Monday, 22 July 2013


Beware of Washington
By David Isaac
 
It seems John Kerry's imitation of Henry Kissinger has borne fruit. His sixth trip to jump start 'peace talks' in as many months has triggered the desired response, with Arabs and Israelis agreeing to restart negotiations.
 
Unfortunately, getting Israel to the negotiating table is just a first step in squeezing Israel back to the 1949 Armistice Lines. Doubly unfortunate is that trying to reduce Israel to those lines is a long State Department tradition.
 
Which makes it all the more disturbing that Israel's government cheers on Kerry's endeavors. On July 14, Prime Minister Benjamin Netanyahu sent PA Chairman Mahmoud Abbas Ramadan greetings, saying "I hope that American Secretary of State John Kerry's efforts have results." Israel's soon-to-be-replaced U.S. Ambassador Michael Oren, echoed this, saying Israel strongly supports Kerry's efforts and, "'If [Abbas] decides to stay in the negotiations, he will find an Israeli government that's very committed to a solution."
 
Shmuel Katz said presidents and secretaries of state come and go, "but the spirit of the makers of policy in the State Department has not changed. With increased subservience to Arab demands it has only become more intense, more urgent." Kerry demonstrates he has zero intention of breaking from that mold. He wears Arabist designs like an old suit.
 
Notwithstanding American posturing as an "honest broker," when it comes to Arab-Israeli negotiations it is two against one -- America and the Arabs vs. Israel. Kissinger described diplomacy as the art of restraining power. In this case, it has always meant restraining Israel's power.
 
As Shmuel wrote in "Missing Mandate" (The Jerusalem Post, July 19, 1985):
"The U.S. government has a view of its own, firmly held and untiringly pursued for years. It accepts implicitly the essential Arab premises and their demands. The origins of its policy are in the traditional hostility to Zionism in the State Department. ...
 
"It ignores the history of the Arab aggression against theState of Israel since its birth, and has cooperated in Arab efforts to ensure that they should not be deprived of the fruits of their aggression. The Rogers Plan of 1969, the Reagan Plan of 1982, and all the intervening plans and planlets often accompanied by words of sympathy for Israel and concern for her security, are all expressive of these dominant themes." Thus, Israel can hardly claim ignorance of America's stance, as it has held it with bald consistency for decades. Yet, its leaders pretend America's efforts are for the good, applauding from the sidelines, while denying their own understanding of the situation.
 
Netanyahu is not the first to act this way. His behavior duplicates that of former Prime Minister Menachem Begin. As Shmuel writes of Begin in "Return to Square One" (The Jerusalem Post, April 16, 1982):
He shut his mind to the knowledge — which he himself had so often disseminated —that surrender of territory, far from advancing peace, and weakening, as it must, the power of Israeli resistance, would only strengthen Arab belief and confidence that Israel could be overrun.

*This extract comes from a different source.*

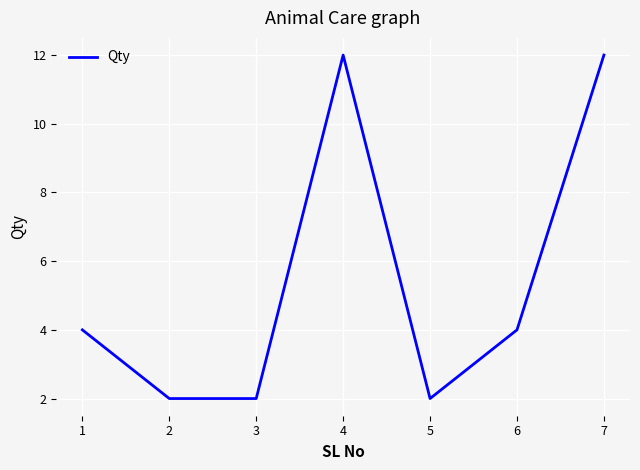

Reading left to right, transcribe all the data shown in this chart.

4	2	2	12	2	4	12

And so Israel eggs the U.S. on as John Kerry, its latest personification of U.S. policy, starts still another attempt at forcing an Israeli retreat. It is an amazing scene, like watching a home team crowd rooting for the opposing side. What Shmuel wrote in 1978 ("The Vance Team Prepares the Landmines") could have been written today:
Are the members of the Israeli Government the only players in the drama now unfolding who are unaware of these realities? Are they really blind to the central purpose of the Americans? Have they not learned enough from the methods of the Americans in order to realize that when their representatives appear as mediators, they direct all their advice and all their coaxing towards the central purpose of their own, which is lethal for Israel but which they regard as their national interest — and that is why they devote so much time and energy in its pursuit?